A China é uma idéia de múltiplas utilidades. Pouquíssimos brasileiros conhecem o gigantesco país, sua história e sua cultura milenares, os anseios e as opiniões da população, tão vasta quanto heterogênea. Mas todo comentarista, de qualquer editoria, parece dominar o assunto.
O exemplo da distante e inalcançável potência serve para apologias da competência gerencial e da crueldade produtiva, do centralismo autoritário e do vigor patriótico, da disciplina coletivista e da massificação desumana. Se alguém quer ridicularizar o ideário socialista, escolhe a parte útil dessa mitologia; se quer desancar o complexo de superioridade dos neoliberais, apanha outros jargões da pilha.
Nesse lodaçal de achismos botequineiros, não há sequer o escrúpulo da coerência, que é base da honestidade intelectual. Constrange ler e ouvir gente defendendo um hipotético boicote às transmissões das Olimpíadas por causa do autoritarismo estatal chinês ou da ocupação do Tibete, ou de qualquer outro motivo politicamente correto.
Algum desses livre-pensadores jamais cogitou deixar de assistir a filmes estadunidenses em protesto contra as torturas empreendidas pelos EUA nas prisões iraquianas e em Guantánamo? Alguém falou em condenar o jazz, o basquete da NBA ou os livros de Philip Roth porque o FBI espiona a internet e as ligações telefônicas de qualquer cidadão? Como é possível um morador de São Paulo afirmar que a poluição pequinesa impede a prática esportiva? Na Europa é chique ser maltratado, mas na China o governo insulta a integridade libertária?
Se a crônica tivesse a coragem ou a lisura de admitir que os Jogos chineses são um espetáculo de organização e competência, ela não pareceria cúmplice dos desmandos do governo centralizador. Pareceria apenas possuir maturidade para abordar assuntos complexos desprovidos de soluções bipolares fáceis.
Esse “mundo de fantasia cheio de slogans e sorrisos”, denunciado na organização olímpica por Marcelo Coelho, é semelhante ao que nos envolve, em nosso teatro de cidadania consumista. A China, paraíso e inferno de alienados, é o espectro do que não suportamos em nossa própria realidade, projetado para um mundo intangível.

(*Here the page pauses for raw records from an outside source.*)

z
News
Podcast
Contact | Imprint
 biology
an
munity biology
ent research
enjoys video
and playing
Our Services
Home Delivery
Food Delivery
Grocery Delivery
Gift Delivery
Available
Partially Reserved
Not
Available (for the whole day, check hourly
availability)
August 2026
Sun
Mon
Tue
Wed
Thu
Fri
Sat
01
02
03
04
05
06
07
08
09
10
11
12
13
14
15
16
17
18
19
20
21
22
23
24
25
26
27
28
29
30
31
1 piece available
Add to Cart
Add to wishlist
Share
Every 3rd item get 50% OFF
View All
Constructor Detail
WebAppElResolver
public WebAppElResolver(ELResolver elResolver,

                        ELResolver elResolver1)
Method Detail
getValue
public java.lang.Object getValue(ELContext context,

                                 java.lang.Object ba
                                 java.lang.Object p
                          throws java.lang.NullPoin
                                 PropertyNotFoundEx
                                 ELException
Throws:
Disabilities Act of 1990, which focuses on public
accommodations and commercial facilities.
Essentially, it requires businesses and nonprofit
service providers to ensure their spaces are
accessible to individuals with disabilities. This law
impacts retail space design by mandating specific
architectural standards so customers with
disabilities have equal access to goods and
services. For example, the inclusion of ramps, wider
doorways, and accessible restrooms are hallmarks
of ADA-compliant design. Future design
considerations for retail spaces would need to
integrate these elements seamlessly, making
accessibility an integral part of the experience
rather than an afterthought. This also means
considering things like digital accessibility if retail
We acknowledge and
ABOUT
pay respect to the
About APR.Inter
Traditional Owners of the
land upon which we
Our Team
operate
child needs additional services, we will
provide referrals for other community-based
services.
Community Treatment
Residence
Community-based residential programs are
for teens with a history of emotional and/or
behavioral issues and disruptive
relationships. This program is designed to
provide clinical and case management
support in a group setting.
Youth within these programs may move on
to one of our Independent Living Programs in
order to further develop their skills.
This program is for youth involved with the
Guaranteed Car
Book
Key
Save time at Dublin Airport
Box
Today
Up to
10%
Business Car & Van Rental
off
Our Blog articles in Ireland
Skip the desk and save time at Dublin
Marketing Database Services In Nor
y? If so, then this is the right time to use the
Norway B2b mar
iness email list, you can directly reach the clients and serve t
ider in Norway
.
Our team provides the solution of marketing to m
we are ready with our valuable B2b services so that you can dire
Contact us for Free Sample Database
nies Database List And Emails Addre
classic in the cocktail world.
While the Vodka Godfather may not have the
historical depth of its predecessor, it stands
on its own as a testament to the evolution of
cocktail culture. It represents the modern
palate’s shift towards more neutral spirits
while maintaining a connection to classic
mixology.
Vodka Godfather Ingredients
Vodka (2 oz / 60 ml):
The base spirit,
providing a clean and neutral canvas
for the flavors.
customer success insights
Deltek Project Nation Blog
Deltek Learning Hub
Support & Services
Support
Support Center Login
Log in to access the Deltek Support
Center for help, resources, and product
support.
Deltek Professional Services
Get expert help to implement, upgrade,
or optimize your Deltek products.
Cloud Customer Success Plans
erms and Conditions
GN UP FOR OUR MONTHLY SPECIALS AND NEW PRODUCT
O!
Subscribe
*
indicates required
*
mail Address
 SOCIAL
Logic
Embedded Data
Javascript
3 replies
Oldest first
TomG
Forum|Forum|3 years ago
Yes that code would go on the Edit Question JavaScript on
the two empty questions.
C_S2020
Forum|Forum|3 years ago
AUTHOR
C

A ilusão nos consola.
3 comentários:
A China é o absurdo útil, é elevada à potência econômica quando a comparação nos inferioriza (ou ao governo), e permeada com críticas sociais pontuais, mas nunca incisivas, para manter a imagem do regime sob controle.
Um dos maiores exemplos é o uso do termo desenvolvimento sustentável para adjetivar o crescimento econômico chinês... mesmo expediente utilizado para gerar o ideário sobre os Tigres Asiáticos na Década de 90, escondendo, quando interessava, o massacre social que os financiou, e que desabou junto com o Governo FHC no final daquela década.
Seu texto descreve com rara precisão o mosaico chinês. Parabéns.
Quando li o texto do senhor Marcelo Coelho logo tomei a iniciativa de lhe enviar um recadinho alertando-o que a superação do atleta bulgaro é muito mais interessante, e , elucidadante sobre a fenomenologia humana, do que as idéias do colunista da Folha.
Assim tecido.
fabio sampaio
Mas é claro que os colunistas da mídia gorda não iriam deixar de escapar uma oportunidade de tecer elogios à "competência gerencial e da crueldade produtiva, do centralismo autoritário e do vigor patriótico, da disciplina coletivista e da massificação desumana" - isso tudo não reproduz, ideologicamente, o Taylorismo?